§ **What you have to do**
Repeat precisely, and only, the lines between the line containing "list [225, 1300, 1125, 1472]" and the end of the listing below, both ends included.

§ **Exercise material**

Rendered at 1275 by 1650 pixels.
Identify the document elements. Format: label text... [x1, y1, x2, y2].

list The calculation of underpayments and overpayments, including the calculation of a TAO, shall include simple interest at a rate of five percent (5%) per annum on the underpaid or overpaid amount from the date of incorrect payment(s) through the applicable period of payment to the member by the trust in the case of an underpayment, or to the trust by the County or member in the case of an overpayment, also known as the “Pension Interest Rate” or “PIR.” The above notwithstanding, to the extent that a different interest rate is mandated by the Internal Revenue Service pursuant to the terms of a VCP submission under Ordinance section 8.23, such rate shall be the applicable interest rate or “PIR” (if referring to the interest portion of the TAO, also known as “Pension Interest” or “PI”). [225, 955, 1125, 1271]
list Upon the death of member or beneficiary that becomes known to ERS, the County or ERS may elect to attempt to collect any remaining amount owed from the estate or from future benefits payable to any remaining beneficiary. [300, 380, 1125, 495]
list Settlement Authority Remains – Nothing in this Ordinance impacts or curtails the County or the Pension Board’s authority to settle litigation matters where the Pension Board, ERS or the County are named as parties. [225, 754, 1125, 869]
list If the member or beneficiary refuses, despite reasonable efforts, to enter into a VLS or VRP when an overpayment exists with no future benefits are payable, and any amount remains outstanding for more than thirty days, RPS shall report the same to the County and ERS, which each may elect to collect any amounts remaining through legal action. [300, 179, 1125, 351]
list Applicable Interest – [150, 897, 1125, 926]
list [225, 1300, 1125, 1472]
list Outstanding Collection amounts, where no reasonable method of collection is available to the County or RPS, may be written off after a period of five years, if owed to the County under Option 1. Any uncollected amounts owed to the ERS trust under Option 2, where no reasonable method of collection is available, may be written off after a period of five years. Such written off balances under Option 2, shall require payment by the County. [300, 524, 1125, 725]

§ **Answer space**
list [225, 1300, 1125, 1472]
list Outstanding Collection amounts, where no reasonable method of collection is available to the County or RPS, may be written off after a period of five years, if owed to the County under Option 1. Any uncollected amounts owed to the ERS trust under Option 2, where no reasonable method of collection is available, may be written off after a period of five years. Such written off balances under Option 2, shall require payment by the County. [300, 524, 1125, 725]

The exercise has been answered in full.